Text-based design files:
◆ ◆ ◆

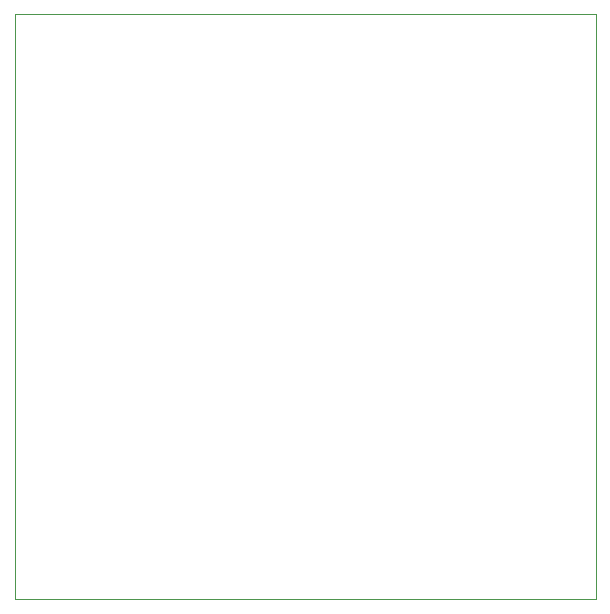
<source format=gbo>
G75*
%MOIN*%
%OFA0B0*%
%FSLAX25Y25*%
%IPPOS*%
%LPD*%
%AMOC8*
5,1,8,0,0,1.08239X$1,22.5*
%
%ADD10C,0.00000*%
D10*
X0002200Y0002200D02*
X0002200Y0197161D01*
X0195901Y0197161D01*
X0195901Y0002200D01*
X0002200Y0002200D01*
M02*

</source>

◆ ◆ ◆

**TO-DO ITEM:** Print the entries above exactly, leaving pictures out.

**SOLVED PROBLEM:**
<source format=gbo>
G75*
%MOIN*%
%OFA0B0*%
%FSLAX25Y25*%
%IPPOS*%
%LPD*%
%AMOC8*
5,1,8,0,0,1.08239X$1,22.5*
%
%ADD10C,0.00000*%
D10*
X0002200Y0002200D02*
X0002200Y0197161D01*
X0195901Y0197161D01*
X0195901Y0002200D01*
X0002200Y0002200D01*
M02*

</source>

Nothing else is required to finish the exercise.